DPBN suffers from some limitations and should be used with caution. One of them is sensitivity to motion and geometric errors during external beam radiation therapy. Korreman et al²⁵ demonstrated that a systematic error of 2 mm in any direction results in a significant decrease of dose conformality for DPBN plans. However, recently, Witte et al²⁶ and Sterpin et al¹⁷ presented a solution to this problem. Although the first method (robust optimization technique) could not be implemented in this study because of technical issues (this optimization technique is not available in HT TPS), the second one (modifying the dose prescription by dilation and deconvolution) could be a useful tool.

CONCLUSION

The present study shows that the Hi-Art TomoTherapy system is capable of generating discrete dose-painting plans. The limitations of voxel-based prescription in HT TPS can be overcome by using a sufficient number of subcontours with equally spaced discrete prescribed doses. The two most important parameters of the dose-painting plans to minimize beam on-time while delivering a high-quality dose distribution are FW and the MF. PF is less important, and has moderate impact on the dose to the OARs.

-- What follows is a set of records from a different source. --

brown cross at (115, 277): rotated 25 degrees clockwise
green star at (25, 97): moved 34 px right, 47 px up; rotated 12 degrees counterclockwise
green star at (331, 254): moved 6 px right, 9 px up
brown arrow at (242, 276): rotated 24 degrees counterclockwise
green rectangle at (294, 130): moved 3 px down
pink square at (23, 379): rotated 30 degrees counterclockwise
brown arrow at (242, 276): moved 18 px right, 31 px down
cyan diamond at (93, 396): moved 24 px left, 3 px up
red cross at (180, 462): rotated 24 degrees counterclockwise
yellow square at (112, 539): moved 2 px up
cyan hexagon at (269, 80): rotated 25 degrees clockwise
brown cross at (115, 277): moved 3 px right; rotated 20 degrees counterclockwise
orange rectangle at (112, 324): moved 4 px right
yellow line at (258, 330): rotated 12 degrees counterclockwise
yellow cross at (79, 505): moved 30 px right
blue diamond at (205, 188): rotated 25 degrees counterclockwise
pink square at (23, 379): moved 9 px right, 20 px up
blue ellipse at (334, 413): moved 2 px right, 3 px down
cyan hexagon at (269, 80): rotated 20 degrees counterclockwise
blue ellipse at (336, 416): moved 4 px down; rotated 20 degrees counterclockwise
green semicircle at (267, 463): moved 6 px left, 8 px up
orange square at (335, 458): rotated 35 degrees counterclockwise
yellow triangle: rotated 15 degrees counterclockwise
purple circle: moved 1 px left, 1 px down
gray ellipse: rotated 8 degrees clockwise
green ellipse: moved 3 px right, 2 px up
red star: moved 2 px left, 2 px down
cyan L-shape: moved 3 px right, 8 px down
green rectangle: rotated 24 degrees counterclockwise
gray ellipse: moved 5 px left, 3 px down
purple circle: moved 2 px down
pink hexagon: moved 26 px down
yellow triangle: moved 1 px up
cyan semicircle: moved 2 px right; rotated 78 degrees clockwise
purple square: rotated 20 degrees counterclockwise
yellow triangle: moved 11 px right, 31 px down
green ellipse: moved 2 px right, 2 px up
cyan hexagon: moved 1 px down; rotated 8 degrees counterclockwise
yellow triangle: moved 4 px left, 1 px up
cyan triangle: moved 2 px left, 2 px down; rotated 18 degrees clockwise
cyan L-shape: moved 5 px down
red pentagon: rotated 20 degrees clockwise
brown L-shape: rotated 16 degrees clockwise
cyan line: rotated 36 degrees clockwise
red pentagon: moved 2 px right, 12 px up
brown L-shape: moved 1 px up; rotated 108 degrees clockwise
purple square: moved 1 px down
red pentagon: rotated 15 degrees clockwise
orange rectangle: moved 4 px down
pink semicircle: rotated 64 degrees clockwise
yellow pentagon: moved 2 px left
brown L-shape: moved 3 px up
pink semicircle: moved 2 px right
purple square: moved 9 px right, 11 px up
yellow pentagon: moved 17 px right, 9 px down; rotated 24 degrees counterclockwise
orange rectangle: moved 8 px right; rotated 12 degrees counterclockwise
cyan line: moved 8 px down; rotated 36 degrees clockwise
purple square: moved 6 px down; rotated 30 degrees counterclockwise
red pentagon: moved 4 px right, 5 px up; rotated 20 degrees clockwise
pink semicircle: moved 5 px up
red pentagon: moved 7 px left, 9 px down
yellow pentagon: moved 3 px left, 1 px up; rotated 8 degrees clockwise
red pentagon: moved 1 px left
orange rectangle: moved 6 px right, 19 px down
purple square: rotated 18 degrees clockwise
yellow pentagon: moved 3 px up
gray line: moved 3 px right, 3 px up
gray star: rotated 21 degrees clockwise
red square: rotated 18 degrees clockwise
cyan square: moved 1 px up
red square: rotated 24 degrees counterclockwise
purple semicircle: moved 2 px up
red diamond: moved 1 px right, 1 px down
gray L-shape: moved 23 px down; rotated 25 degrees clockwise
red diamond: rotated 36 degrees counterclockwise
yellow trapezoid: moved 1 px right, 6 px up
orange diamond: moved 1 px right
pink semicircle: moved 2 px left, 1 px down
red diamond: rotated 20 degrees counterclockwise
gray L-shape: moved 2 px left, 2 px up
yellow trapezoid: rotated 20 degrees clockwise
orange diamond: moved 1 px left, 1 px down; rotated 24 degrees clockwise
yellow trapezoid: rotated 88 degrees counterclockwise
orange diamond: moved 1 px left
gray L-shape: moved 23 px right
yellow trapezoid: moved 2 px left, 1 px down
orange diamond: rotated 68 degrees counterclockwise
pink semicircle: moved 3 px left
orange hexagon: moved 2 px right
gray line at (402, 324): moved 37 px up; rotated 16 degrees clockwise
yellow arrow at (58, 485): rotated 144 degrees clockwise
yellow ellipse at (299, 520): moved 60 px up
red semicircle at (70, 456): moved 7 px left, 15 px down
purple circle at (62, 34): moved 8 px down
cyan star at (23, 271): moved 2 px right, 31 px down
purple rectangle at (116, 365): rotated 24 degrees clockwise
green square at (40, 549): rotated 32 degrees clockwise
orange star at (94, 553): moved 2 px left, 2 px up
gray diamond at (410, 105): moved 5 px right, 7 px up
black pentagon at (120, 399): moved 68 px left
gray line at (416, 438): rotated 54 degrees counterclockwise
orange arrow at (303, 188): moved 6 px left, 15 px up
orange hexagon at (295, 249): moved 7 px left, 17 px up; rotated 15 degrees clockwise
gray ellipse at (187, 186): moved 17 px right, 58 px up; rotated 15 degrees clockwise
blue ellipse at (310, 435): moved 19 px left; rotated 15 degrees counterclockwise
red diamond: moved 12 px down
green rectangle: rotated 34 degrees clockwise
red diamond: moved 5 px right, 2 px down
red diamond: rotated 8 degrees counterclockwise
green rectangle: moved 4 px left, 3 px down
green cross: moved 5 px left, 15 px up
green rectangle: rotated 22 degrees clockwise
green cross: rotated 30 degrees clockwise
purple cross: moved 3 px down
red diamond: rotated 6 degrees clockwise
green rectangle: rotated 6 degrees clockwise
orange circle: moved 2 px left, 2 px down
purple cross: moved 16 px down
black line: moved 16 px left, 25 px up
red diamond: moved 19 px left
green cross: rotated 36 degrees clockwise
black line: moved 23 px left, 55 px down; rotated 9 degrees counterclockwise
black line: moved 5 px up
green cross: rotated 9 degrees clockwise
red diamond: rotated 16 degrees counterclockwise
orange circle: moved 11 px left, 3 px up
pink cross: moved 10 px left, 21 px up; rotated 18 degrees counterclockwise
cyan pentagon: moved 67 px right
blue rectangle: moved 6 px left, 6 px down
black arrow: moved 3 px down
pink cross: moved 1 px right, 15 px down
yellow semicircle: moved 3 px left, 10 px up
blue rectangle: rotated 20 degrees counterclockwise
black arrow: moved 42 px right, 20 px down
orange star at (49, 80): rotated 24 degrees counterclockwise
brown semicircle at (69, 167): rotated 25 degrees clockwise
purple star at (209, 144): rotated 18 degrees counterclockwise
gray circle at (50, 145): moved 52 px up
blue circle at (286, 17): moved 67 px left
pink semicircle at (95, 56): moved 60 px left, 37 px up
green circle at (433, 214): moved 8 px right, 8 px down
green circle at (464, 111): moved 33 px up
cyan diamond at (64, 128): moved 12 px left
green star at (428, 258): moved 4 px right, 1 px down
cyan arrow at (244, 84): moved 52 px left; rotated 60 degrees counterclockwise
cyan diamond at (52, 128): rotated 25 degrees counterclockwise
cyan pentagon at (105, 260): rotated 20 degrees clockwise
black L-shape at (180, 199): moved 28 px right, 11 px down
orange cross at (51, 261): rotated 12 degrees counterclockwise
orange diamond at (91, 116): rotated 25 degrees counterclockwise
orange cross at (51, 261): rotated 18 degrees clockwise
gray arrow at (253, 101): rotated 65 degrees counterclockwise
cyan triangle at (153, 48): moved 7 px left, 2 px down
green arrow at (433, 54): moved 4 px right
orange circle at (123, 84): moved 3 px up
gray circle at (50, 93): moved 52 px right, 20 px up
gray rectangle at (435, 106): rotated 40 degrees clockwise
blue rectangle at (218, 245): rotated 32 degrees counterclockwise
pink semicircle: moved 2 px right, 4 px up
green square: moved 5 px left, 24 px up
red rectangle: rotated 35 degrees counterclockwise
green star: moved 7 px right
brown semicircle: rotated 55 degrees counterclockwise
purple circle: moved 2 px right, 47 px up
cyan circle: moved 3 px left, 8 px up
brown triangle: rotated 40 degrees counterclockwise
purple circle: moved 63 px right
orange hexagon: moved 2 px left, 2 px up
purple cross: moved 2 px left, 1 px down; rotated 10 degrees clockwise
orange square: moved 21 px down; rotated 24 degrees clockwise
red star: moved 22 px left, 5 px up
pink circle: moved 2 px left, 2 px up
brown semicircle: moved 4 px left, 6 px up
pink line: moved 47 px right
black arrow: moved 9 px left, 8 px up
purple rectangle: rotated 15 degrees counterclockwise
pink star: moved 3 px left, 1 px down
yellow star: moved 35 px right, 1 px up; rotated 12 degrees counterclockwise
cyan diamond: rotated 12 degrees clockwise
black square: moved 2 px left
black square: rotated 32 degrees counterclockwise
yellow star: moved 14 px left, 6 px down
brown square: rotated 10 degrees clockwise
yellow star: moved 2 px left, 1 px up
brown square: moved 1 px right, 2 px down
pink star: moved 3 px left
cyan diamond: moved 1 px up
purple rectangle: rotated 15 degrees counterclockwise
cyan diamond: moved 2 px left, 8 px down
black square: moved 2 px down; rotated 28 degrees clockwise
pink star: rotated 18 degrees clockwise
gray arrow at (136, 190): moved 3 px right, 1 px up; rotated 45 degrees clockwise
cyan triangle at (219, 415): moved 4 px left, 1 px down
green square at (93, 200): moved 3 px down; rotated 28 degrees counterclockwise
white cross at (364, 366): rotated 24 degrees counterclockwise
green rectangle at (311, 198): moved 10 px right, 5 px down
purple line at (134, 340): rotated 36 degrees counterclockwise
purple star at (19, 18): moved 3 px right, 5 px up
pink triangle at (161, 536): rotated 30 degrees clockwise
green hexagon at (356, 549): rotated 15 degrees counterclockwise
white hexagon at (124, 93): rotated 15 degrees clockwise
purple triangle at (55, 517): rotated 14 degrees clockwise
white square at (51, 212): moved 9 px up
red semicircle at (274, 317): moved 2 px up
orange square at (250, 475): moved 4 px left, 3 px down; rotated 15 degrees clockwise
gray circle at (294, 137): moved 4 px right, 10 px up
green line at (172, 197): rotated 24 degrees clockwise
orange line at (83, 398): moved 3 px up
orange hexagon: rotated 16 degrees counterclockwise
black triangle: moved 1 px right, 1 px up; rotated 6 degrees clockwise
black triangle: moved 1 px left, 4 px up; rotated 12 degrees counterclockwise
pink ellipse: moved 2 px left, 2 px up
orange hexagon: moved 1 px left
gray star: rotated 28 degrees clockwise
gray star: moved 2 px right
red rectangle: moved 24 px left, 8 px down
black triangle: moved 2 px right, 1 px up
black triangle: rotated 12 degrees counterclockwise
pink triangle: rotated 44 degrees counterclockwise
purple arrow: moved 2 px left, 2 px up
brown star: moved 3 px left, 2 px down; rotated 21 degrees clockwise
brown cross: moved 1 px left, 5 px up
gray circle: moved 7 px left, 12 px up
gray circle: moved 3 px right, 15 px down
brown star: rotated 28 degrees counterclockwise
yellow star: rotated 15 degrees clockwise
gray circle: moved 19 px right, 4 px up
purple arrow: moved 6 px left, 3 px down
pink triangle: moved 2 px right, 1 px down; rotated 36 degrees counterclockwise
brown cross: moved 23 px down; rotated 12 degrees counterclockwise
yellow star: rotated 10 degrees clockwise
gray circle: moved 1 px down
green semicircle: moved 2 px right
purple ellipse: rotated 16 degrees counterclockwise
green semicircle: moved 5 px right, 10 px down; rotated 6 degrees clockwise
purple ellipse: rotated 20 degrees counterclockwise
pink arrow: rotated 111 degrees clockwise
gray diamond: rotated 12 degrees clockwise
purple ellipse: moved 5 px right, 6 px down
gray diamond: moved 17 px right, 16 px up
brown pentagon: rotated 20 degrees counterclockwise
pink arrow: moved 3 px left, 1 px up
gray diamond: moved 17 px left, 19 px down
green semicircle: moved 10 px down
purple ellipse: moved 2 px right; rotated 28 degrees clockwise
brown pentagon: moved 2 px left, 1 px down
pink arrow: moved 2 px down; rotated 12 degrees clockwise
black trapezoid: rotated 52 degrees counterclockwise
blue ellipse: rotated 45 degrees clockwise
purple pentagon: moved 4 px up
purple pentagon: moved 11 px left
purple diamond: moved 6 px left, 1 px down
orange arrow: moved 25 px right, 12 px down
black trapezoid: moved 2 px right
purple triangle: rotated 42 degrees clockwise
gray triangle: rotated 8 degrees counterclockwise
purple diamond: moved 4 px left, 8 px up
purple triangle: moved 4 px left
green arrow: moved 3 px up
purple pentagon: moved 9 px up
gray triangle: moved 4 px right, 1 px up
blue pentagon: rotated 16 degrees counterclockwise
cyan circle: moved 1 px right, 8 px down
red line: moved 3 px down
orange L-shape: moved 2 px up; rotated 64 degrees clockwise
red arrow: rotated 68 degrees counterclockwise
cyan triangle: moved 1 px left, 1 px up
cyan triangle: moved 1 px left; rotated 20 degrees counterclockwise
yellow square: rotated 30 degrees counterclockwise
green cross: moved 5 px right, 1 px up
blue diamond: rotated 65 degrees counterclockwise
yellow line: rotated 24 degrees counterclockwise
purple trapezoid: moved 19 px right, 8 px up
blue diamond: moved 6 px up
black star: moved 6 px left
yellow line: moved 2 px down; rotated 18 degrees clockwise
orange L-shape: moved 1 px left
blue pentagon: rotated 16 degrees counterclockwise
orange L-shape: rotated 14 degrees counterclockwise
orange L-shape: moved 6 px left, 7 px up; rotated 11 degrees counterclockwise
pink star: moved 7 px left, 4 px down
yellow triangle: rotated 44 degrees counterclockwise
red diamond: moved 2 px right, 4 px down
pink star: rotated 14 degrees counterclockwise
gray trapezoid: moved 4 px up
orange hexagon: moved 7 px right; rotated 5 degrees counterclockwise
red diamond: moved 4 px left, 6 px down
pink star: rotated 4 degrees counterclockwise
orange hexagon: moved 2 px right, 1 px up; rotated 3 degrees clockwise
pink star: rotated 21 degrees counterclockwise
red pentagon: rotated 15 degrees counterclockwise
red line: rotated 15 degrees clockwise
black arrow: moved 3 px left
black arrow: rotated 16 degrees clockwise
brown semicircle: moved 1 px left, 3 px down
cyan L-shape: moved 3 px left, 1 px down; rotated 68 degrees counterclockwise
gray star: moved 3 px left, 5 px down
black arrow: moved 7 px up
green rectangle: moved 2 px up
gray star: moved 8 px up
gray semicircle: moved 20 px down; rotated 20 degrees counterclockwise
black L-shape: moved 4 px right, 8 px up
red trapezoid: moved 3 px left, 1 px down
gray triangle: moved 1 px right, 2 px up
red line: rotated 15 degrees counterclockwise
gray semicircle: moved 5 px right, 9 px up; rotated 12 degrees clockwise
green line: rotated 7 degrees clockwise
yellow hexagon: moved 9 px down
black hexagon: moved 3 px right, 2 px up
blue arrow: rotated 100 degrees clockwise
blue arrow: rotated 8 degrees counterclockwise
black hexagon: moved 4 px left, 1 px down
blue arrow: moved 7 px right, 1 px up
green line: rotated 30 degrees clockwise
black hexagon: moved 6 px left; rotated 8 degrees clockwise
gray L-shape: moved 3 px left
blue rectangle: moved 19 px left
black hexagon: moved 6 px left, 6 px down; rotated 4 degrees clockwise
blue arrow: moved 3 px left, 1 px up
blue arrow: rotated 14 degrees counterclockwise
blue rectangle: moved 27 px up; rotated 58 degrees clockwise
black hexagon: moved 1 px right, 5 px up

DPBN planning is a very sophisticated and challenging process. Selection of appropriate FW and MF is crucial since both of these parameters influence beam-on time and dose distribution quality. It is advisable to make this decision individually for each patient (based on the patient's condition and the complexity of DPV), keeping in mind that longer treatment time may increase intra-fx errors and machine workload.